
  • SamiSami Yearly + Live Member Sage 7Sage Tutor
    10806 karma

    @lmccullm said:
    Hi all,

    Sorry for not posting this in the question itself. I have premium so I'm not able to access all the explanations.

    I’m not understanding the answer to S4 number 4. The problem reads:

    I don’t understand why D is right and E is wrong. I do understand the logic of D, but “eradicate” means to kill off entirely. If the black spot and tar spot returned after the pollution decreased, the two diseases were not actually eradicated. For this reason, I selected E, which while imperfect was the only remaining option that strengthened it.

    Would love some assistance if anyone can help me out. Thanks! :)

    Admin note: edited title
    https://7sage.com/lsat_explanations/lsat-61-section-4-question-04/

    Hey!

    You have a really good point about the word "eradicate". Eradicate would mean its destroyed completely, so its coming back is a bit problematic in that sense. But I think in this sentence they are using the word to mean "put an end to". The conclusion thinks the pollution helped put an end to the two diseases. In other words pollution was the cause that lead to the two diseases disspearing.

    Since our task in the stimulus is to strengthen the assumption that correlation between pollution and disappearing of diseases means one caused the other, even if you keep that understanding about the stimulus that you did, E still wouldn't help. There is no way that having those two diseases being the only two diseases helps us make our connection stronger between pollution being the reason the two diseases were eradicated. Answer choice D is the only one that helps support that assumption.

    To understand answer choice D lets consider an analogous situation. Lets say we were treating a person who had cancer with an experimental drug X. It seemed that during treatment the cancer got reduced. But we can't be sure if it was the drug or not. It could be that the person was just getting healthy, or there was a placebo effect or something else. But lets say if the person stops taking drug X and the cancer returns, wouldn't you say it indicates more than before that drug X was helping with the cancer reduction?

    This answer choice is definitely not perfect and sufficient. I think that can be the hard part about strengthen answer choices.Our task in these question type is to make the argument stronger than before, even if by little. Because answer choice D makes the causation aspect of the conclusion stronger for which we had no support except correlation in premises, it ends up being the correct answer as it helps make our argument stronger than it was before.

EXCERPTED RECORDS:
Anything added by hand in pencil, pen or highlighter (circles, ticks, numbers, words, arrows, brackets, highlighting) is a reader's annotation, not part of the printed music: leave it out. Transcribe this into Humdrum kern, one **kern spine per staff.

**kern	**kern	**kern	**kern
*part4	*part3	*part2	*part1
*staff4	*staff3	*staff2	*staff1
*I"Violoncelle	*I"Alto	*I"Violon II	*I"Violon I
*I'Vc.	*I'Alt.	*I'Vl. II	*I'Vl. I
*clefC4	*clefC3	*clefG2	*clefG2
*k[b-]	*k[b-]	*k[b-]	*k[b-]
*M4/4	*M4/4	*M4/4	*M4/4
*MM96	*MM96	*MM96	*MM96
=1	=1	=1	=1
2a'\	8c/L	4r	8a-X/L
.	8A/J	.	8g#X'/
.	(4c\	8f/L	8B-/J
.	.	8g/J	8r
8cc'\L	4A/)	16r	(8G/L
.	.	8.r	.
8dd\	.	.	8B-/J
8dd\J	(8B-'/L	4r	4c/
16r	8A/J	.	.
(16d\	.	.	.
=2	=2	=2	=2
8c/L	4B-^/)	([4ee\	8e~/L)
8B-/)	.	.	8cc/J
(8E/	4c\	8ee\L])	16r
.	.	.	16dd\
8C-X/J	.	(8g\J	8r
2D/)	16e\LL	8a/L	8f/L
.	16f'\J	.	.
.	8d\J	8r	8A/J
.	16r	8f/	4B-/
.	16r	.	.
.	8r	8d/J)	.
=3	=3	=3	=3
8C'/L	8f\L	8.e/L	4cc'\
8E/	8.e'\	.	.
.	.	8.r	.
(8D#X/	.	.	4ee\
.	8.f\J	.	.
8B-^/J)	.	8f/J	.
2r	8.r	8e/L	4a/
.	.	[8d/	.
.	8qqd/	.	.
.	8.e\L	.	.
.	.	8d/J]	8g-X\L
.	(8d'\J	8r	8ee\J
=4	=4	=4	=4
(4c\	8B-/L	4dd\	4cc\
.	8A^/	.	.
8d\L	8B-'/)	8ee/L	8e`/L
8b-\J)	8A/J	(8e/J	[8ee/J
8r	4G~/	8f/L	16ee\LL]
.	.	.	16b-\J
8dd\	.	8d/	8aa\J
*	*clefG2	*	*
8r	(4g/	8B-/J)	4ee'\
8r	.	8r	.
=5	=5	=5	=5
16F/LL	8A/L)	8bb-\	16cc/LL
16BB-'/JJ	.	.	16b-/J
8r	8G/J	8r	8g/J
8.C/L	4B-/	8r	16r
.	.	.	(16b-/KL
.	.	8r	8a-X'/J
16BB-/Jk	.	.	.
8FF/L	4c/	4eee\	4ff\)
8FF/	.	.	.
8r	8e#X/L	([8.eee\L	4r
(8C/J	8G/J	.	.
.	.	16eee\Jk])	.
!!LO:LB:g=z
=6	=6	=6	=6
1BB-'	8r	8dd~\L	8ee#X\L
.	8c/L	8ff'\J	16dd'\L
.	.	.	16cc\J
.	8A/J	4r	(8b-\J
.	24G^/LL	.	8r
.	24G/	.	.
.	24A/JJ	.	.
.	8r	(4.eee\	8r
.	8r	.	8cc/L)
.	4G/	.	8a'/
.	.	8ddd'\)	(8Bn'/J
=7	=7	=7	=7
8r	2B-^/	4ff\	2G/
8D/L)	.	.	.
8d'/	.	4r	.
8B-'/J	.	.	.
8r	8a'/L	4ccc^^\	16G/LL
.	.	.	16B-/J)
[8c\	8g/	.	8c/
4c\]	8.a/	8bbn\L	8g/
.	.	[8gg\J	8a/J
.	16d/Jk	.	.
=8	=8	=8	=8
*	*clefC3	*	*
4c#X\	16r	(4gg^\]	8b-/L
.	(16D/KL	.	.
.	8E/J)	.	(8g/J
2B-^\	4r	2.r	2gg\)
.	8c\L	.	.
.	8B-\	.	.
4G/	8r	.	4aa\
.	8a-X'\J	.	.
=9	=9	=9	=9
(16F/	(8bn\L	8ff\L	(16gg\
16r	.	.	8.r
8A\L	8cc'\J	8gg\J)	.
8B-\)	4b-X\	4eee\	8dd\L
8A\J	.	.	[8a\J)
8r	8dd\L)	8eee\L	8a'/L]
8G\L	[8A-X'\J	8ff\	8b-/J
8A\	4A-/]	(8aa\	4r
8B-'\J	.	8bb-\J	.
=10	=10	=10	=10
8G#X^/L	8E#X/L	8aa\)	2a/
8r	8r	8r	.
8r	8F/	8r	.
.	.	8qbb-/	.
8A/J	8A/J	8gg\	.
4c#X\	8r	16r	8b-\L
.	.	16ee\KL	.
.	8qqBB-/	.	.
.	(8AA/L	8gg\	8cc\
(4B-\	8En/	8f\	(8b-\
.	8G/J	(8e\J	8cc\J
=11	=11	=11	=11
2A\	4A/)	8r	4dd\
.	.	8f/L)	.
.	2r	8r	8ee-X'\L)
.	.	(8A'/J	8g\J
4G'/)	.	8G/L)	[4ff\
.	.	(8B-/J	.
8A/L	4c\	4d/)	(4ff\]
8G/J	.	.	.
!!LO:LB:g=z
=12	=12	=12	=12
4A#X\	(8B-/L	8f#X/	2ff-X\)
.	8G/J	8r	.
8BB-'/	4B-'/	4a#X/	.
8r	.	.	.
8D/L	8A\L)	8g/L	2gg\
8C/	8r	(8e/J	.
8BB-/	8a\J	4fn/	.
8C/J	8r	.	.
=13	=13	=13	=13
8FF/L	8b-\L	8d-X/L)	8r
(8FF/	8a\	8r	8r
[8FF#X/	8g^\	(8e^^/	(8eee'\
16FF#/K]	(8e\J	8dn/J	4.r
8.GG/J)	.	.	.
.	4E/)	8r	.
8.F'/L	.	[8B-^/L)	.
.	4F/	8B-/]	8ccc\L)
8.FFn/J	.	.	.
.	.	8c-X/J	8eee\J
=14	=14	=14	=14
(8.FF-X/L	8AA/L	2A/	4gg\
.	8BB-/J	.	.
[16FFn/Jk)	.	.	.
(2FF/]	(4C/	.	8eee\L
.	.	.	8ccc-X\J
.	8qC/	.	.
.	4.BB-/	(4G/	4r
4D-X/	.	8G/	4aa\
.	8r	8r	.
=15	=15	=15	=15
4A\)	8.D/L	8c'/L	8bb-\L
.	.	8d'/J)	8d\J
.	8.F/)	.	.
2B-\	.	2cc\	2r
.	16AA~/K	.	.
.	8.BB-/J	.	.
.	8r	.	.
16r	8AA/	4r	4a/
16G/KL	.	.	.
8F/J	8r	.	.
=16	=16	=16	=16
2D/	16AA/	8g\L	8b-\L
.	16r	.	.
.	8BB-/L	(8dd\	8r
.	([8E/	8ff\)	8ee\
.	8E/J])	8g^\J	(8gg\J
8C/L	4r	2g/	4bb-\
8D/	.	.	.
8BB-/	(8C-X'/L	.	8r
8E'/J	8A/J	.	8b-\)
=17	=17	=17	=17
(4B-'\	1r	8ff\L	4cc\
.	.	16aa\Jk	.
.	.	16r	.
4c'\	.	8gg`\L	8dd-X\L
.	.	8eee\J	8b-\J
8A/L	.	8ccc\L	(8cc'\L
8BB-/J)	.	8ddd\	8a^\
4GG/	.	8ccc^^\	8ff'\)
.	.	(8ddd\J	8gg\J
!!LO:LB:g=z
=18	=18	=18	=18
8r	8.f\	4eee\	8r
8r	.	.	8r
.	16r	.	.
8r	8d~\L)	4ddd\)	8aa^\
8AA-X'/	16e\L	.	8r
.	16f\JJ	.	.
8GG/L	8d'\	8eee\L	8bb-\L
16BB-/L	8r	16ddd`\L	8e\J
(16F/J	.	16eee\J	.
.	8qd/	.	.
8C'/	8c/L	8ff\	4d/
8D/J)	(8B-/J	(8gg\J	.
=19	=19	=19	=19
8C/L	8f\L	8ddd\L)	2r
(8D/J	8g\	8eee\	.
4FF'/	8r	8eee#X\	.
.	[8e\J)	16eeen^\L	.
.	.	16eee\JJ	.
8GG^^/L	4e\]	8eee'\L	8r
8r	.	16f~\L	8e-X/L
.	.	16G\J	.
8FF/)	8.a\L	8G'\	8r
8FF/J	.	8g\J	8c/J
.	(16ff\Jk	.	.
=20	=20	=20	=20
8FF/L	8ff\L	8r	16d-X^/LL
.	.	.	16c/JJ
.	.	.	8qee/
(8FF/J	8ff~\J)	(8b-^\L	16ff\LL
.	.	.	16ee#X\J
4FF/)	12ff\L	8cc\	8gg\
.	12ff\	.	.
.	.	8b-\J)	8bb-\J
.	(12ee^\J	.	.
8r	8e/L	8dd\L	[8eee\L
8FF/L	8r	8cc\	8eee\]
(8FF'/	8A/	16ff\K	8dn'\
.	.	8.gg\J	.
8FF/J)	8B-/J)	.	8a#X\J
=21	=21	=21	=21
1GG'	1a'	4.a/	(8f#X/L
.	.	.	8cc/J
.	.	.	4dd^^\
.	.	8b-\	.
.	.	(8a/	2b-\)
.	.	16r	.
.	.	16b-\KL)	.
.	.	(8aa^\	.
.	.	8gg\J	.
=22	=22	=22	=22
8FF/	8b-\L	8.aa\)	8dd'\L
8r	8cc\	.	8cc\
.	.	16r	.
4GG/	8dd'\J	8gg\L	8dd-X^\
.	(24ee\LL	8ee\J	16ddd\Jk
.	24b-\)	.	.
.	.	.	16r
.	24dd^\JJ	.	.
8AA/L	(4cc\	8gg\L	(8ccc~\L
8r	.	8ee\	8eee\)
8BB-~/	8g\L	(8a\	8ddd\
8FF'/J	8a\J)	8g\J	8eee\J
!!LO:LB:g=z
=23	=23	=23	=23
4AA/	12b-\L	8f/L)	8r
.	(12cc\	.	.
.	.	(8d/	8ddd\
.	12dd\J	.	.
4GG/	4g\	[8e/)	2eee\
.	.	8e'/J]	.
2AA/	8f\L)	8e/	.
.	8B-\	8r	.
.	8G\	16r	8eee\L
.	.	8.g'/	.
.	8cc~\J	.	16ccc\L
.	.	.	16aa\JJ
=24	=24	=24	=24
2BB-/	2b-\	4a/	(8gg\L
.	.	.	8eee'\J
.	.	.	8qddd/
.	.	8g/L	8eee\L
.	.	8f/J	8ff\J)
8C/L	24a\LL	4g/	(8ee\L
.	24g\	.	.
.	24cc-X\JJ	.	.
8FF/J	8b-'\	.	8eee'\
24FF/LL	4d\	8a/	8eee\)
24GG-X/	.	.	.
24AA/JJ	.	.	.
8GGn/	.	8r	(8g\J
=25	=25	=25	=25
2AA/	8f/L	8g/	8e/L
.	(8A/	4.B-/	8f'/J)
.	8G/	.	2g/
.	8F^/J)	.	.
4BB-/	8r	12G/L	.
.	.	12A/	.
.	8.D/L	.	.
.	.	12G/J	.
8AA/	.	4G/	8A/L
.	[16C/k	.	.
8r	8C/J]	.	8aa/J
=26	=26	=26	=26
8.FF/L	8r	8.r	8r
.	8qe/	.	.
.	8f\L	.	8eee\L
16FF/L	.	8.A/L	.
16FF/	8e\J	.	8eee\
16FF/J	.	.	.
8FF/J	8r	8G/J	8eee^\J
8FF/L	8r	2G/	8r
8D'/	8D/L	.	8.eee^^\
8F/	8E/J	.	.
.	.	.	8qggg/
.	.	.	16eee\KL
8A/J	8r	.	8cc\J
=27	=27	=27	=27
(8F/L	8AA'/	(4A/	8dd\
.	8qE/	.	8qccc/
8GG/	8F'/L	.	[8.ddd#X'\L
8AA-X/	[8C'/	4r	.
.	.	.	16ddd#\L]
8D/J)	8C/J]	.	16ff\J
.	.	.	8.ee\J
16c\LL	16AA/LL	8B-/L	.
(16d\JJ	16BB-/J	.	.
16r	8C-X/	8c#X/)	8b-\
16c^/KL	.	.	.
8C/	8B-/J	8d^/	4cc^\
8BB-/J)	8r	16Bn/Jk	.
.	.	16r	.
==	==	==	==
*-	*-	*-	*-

TASKS TO COMPLETE:
[1] Decide whether each statement below agrees with the LSAT forum thread. Answer yes or no for each, and quote the deciding words from the thread.
(a) The person asking for help picked answer E.
(b) The tutor calls answer choice D perfect and sufficient.
(c) The tutor's comparison involves an experimental drug called X.
[2] Write what comes next in the LSAT forum thread, starting after its final sentence.
The material comes from a different source than the LSAT forum thread.

ANSWERS TO THE TASKS:
[1]
(a) Yes: "For this reason, I selected E"
(b) No: "This answer choice is definitely not perfect and sufficient."
(c) Yes: "treating a person who had cancer with an experimental drug X"

[2]
    I wonder if you were stuck on E because answer choices A,B, and C are really bad and you had eliminated the right answer. So you ended up picking "E" -something you knew was problematic but felt you had to. In such a situation don't feel that you have to pick something you know is problematic. Eliminate any and all answer choices, including E, that you know are problematic and consider three places you could have gone wrong when you attempted this question: 1) you may have read the question stem wrong or did not completely understand certain nuance, 2) you didn't understand something correctly in stimulus, or 3) you didn't completely understand an answer choice.

    I feel like in your analysis of the stimulus you were sure you completely understood the stimulus and it was the answer choices that were hiding something from you, this lead you to pick an incorrect answer choice. I would suggest next time in a similar situation to eliminate any and all answer choices that don't work and circle that question for the second round. In your second round, read with an open mind that you may be reading something too strictly and be ready to parse the grammar out and extract the logic/cookie cutter nature of the argument. Even if in your second round you realize that "eradicate" is problematic, you also by extracting the cookie cutter nature of the argument know that the argument is going from correlation between the two to causation. See if you can find an answer choice that would strengthen that aspect of the assumption. Doing a question this way increases your odds of getting a correct answer if you just missed something.